Tendió una mano analógica y sintonizó hacia el interior una radio figurativa, alejándola de las vacías longitudes de onda del lado externo del universo y dirigiéndola hacia la aún no utilizada longitud de onda de su propio cuerpo, el universo interno que era la única escapatoria posible del caos para su mente.

Sintonizó, ajustó, forzó, se debatió, sintió su mente apretarse contra una zona interfacial del grosor de un átomo. Golpeó contra aquella zona interfacial, una translúcida membrana analógica entre su mente y su universo interno, una membrana que se estiraba se flexionaba, se hinchaba, se adelgazaba… y finalmente se rompió. Como Alicia a través del espejo, su cuerpo analógico la cruzó y se detuvo al otro lado.

Harrison Wintergreen estaba dentro de su propio cuerpo.
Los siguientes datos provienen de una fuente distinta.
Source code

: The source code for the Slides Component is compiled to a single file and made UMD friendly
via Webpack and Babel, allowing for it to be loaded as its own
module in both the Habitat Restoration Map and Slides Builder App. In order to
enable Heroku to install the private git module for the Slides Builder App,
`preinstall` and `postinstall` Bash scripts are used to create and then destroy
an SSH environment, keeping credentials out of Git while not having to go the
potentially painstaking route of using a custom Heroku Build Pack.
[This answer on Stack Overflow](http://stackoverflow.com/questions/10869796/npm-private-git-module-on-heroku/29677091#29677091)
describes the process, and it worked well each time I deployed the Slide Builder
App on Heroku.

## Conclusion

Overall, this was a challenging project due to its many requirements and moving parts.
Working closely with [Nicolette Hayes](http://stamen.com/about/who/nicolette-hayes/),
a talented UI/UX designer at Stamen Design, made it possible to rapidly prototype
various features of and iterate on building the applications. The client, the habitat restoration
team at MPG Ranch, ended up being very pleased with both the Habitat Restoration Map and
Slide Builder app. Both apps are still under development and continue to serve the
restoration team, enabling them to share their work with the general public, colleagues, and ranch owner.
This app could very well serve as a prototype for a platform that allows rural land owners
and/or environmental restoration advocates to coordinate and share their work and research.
Era un mundo de maravillas y de horrores, de majestad y de ridiculez. El punto de vista de Wintergreen, que su mente analogizaba como un cuerpo dentro de su auténtico cuerpo, estaba en el interior de una enorme red de pulsantes arterias, como algún monstruoso sistema de autopistas. La analogía cristalizó. Era una autopista, y Wintergreen estaba conduciendo por ella. Hinchados sacos arrojaban cosas en el intenso tráfico: hormonas, desechos, nutrientes. Glóbulos blancos le adelantaban como taxis locos. Glóbulos rojos conducían reposadamente como estólidos burgueses. El tráfico refluía y se congestionaba como un cruce en hora punta. Wintergreen siguió conduciendo, buscando, buscando.

Giró a la izquierda a través de tres carriles y luego giró a la derecha hacia un nódulo linfático. Y entonces lo vio…, un montón de glóbulos blancos como una colisión de una docena de coches, y acelerando hacia ellos un carcajeante motorista.
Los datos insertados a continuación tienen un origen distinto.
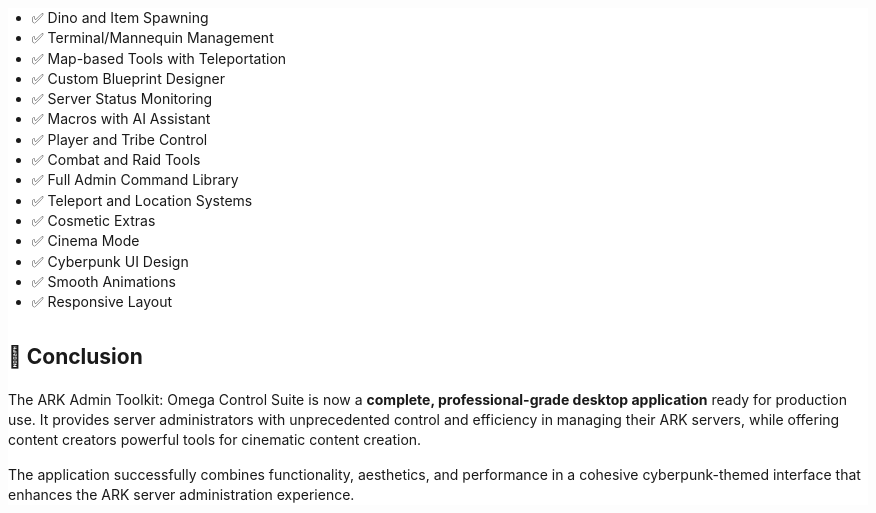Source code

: - ✅ Dino and Item Spawning
- ✅ Terminal/Mannequin Management
- ✅ Map-based Tools with Teleportation
- ✅ Custom Blueprint Designer
- ✅ Server Status Monitoring
- ✅ Macros with AI Assistant
- ✅ Player and Tribe Control
- ✅ Combat and Raid Tools
- ✅ Full Admin Command Library
- ✅ Teleport and Location Systems
- ✅ Cosmetic Extras
- ✅ Cinema Mode
- ✅ Cyberpunk UI Design
- ✅ Smooth Animations
- ✅ Responsive Layout

## 🎉 Conclusion

The ARK Admin Toolkit: Omega Control Suite is now a **complete, professional-grade desktop application** ready for production use. It provides server administrators with unprecedented control and efficiency in managing their ARK servers, while offering content creators powerful tools for cinematic content creation.

The application successfully combines functionality, aesthetics, and performance in a cohesive cyberpunk-themed interface that enhances the ARK server administration experience.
Una moto negra. Un motorista vestido de cuero negro. Negra, siniestramente negra, la cara del conductor, excepto los dos resplandecientes ojos color rojo sangre. Y adornando la parte delantera y trasera de la cazadora negra del motorista, bordada en brillantes tachuelas escarlata, la leyenda: «Angeles del Carcinoma».
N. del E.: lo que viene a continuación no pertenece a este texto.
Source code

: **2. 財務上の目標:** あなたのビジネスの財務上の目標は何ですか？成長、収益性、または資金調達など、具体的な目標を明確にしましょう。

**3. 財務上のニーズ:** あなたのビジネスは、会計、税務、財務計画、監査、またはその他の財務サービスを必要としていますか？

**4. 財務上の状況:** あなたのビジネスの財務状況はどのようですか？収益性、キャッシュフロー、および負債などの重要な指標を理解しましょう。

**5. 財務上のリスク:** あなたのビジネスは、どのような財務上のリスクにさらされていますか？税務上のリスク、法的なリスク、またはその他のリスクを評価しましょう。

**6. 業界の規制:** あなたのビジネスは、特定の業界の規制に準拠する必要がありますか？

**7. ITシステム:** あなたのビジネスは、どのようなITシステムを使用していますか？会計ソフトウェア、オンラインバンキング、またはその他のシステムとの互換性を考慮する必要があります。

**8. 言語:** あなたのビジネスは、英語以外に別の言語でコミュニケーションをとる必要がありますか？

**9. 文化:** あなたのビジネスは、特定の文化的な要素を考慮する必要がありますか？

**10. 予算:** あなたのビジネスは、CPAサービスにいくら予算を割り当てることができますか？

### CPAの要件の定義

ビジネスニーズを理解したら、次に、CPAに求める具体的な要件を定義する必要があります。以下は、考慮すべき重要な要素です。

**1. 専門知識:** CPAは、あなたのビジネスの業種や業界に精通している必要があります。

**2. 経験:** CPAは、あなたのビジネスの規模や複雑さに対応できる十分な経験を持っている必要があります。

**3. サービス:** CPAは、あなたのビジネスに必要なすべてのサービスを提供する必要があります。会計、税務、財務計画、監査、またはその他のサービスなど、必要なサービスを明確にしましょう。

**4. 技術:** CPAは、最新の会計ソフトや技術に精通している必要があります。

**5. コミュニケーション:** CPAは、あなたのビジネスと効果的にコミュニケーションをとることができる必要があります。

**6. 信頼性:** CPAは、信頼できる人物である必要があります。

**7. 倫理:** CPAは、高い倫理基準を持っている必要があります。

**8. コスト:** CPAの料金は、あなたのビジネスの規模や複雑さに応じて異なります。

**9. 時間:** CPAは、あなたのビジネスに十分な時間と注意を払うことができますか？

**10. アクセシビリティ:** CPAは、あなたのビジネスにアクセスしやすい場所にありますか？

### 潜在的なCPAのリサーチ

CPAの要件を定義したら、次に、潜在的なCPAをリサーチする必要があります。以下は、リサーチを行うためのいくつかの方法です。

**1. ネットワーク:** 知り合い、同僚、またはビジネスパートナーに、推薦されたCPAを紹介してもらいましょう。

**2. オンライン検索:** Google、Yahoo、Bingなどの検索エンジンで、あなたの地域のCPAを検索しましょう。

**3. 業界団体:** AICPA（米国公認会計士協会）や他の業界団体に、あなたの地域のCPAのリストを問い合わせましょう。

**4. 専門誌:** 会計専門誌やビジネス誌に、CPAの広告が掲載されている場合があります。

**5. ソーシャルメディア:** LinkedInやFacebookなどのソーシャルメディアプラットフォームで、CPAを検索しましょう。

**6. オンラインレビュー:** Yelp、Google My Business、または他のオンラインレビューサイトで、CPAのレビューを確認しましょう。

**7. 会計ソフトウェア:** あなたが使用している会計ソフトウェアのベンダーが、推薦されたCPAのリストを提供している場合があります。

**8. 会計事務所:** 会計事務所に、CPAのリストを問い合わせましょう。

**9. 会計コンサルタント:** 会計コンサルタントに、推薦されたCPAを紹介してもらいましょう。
Con un salvaje grito, Wintergreen lanzó su coche analógico por la hipotética autopista directamente hacia el motorista imaginario, la célula cancerígena.

¡Plaf! ¡Pop! ¡Crush! El coche de Wintergreen aplastó a la moto, y el motorista estalló en una nube de fino polvo negro.

Arriba y abajo por las autopistas de su sistema circulatorio, Wintergreen patrulló, desviándose por las arterias, regresando por las venas, penetrando en los más angostos capilares, buscando a los motoristas vestidos de negro, a los Angeles del Carcinoma, convirtiéndolos en polvo entre sus ruedas…

Se encontró en el oscuro y húmedo bosque de sus pulmones, cabalgando un caballo analógico blanco como la nieve, con una imaginaria lanza de pura luz en su mano. Salvajes dragones negros con ojos inyectados de rojo y agitadas lenguas rojas deslizándose sinuosamente entre los nudosos e hinchados troncos de los grandes árboles bronquiales. San Wintergreen espoleó a su caballo, bajó su lanza, y empaló silbante monstruo tras silbante monstruo hasta que finalmente el sagrado bosque-pulmón quedó libre de dragones…

Estaba volando en alguna enorme y húmeda caverna; sobre el colgaban las vagas formas de gigantescos órganos, bajo él una ilimitada extensión de brillante y resbaladiza llanura peritoneal.